Getting IIS to impersonate the windows user to SQL server in an intranet environment

oceanexplorer picture oceanexplorer · Feb 19, 2014 · Viewed 25.2k times · Source

I am developing an intranet site using C# and ASP.NET MVC. I have SQL Server on one machine and IIS running on a separate machine. I would like a user to visit the intranet site and without prompting the user internet explorer sends the users windows credentials to IIS and these are then passed to sql server meaning sql server can see the user accessing the database.

I am aware of the Kerberos double hop issue and it is this I am trying to get around. At present I can get IE to pass the windows credentials to IIS and authenticate fine. I just cannot get IIS to pass on those credentials to SQL Server and instead the request currently runs under the app pool identity which is set to a domain service account "htu\srv-htu-iis".

My setup is as follows:

Web.Config

<system.web>
    <authentication mode="Windows" />
    <authorization>
        <deny users="?" />
    </authorization>
    <identity impersonate="true" />
</system.web>
<system.webServer>
    <validation validateIntegratedModeConfiguration="false" />
</system.webServer>

Connection String

connection string=&quot;data source=hturesbsqlp01;initial catalog=R2_Dev;integrated security=True;MultipleActiveResultSets=True;App=EntityFramework&quot;"

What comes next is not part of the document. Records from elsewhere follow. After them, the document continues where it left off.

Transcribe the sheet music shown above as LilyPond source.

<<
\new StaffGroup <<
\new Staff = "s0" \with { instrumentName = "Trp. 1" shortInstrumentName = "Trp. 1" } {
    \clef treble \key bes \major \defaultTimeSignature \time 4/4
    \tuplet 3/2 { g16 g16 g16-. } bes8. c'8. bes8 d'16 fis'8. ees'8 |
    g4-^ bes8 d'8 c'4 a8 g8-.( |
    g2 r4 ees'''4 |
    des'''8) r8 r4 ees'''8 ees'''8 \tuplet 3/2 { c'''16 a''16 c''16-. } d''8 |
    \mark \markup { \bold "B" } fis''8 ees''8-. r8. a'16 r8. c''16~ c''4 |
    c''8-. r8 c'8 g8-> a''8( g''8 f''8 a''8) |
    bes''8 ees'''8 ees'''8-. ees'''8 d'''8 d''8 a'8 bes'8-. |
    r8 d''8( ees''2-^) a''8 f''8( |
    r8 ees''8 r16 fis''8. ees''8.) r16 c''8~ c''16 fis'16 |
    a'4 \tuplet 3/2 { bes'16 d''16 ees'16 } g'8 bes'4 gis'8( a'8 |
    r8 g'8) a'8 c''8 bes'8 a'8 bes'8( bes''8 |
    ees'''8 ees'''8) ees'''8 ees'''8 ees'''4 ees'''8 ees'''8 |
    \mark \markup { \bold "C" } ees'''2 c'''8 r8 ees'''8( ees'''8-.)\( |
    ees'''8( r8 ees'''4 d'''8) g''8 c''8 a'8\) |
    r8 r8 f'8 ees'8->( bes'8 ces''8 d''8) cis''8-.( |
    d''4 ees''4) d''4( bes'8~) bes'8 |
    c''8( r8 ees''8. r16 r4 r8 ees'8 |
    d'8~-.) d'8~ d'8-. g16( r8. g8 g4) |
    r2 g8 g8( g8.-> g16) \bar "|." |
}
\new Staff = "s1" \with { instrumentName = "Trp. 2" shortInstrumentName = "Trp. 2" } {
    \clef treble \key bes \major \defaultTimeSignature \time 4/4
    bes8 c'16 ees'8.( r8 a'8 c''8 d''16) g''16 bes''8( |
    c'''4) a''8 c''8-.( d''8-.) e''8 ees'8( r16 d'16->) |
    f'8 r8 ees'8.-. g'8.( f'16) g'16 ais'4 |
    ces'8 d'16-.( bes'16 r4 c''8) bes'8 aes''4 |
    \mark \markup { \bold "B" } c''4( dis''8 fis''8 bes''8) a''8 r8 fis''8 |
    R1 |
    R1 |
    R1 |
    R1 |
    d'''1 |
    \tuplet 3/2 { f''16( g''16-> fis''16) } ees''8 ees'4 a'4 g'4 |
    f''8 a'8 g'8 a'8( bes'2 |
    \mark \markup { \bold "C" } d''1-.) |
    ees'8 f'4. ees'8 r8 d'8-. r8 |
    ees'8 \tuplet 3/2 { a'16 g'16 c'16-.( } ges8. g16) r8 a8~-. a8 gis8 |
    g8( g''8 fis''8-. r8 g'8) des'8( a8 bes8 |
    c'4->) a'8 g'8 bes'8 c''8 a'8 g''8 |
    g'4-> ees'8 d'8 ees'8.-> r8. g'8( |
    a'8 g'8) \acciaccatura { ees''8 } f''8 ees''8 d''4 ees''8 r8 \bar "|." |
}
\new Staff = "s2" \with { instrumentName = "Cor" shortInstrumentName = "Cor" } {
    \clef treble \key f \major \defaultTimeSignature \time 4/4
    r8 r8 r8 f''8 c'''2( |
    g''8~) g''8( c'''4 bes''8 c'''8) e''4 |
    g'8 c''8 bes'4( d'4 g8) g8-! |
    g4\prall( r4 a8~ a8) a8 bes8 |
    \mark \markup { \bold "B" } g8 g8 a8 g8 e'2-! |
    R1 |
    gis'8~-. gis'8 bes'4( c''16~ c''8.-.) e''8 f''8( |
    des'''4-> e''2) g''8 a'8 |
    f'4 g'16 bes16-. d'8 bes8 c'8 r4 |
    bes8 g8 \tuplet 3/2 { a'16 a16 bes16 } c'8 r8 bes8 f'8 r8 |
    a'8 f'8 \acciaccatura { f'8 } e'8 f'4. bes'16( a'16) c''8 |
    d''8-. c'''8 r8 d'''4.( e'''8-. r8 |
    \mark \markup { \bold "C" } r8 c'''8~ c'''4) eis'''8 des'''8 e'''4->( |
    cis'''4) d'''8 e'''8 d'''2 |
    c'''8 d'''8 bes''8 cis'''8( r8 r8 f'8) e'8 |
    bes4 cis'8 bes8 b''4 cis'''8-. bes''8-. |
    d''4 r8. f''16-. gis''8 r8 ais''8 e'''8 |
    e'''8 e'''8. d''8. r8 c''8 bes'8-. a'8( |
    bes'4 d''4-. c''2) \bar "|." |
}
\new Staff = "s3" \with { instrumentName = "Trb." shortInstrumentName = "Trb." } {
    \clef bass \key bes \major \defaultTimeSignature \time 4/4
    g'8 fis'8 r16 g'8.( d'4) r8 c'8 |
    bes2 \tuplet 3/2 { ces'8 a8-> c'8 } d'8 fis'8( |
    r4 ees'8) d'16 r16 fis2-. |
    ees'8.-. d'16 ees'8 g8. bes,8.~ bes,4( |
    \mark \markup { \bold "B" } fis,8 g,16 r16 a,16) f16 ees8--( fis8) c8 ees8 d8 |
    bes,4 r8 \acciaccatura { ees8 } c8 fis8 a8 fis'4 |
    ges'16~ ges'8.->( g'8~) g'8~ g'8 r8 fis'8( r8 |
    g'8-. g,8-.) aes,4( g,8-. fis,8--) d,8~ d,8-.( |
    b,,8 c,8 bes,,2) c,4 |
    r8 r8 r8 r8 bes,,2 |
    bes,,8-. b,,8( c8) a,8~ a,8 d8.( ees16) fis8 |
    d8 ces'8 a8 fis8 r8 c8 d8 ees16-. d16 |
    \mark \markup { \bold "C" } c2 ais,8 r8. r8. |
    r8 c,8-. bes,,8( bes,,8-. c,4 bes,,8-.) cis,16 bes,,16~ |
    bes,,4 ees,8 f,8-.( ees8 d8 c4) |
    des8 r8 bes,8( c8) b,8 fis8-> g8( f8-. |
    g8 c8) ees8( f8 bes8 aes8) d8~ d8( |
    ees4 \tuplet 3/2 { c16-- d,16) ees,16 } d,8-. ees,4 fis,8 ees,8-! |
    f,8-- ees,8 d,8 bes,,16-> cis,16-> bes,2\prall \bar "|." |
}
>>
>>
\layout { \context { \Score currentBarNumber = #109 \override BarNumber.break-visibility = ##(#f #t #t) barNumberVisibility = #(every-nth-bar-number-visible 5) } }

IIS Authentication Settings

Anonymous Authentication = Disabled
ASP.NET Impersonation = Enabled
Forms Authentication = Disabled
Windows Authentication = Enabled

IIS App Pool Settings

Managed Pipeline = Integrated
Identity = htu\srv-htu-iis (domain service account)

Active Directory Settings

The domain service account htu\srv-htu-iis has had a service principal name set which associates our site with the account.

Active directory has

Allow Delagation to any service

SQL Server is running under its own SQL Domain Service account.

Tests

I ran the following code tests:

System.Web.HttpContext.Current.User.Identity.Name

this correctly return the windows credentials of the user accessing the site

System.Security.Principal.WindowsIdentity.GetCurrent().Name

return the domain service account "htu\srv-htu-iis" which is what the app pool identity is running under.

Can anyone provide direction as to where I might be going wrong?

Answer

oceanexplorer picture oceanexplorer · Feb 20, 2014

Well to anyone visiting this question in the future. I resolved this by restarting the IIS Service...doh! Seems my settings were fine just need a full restart of the service!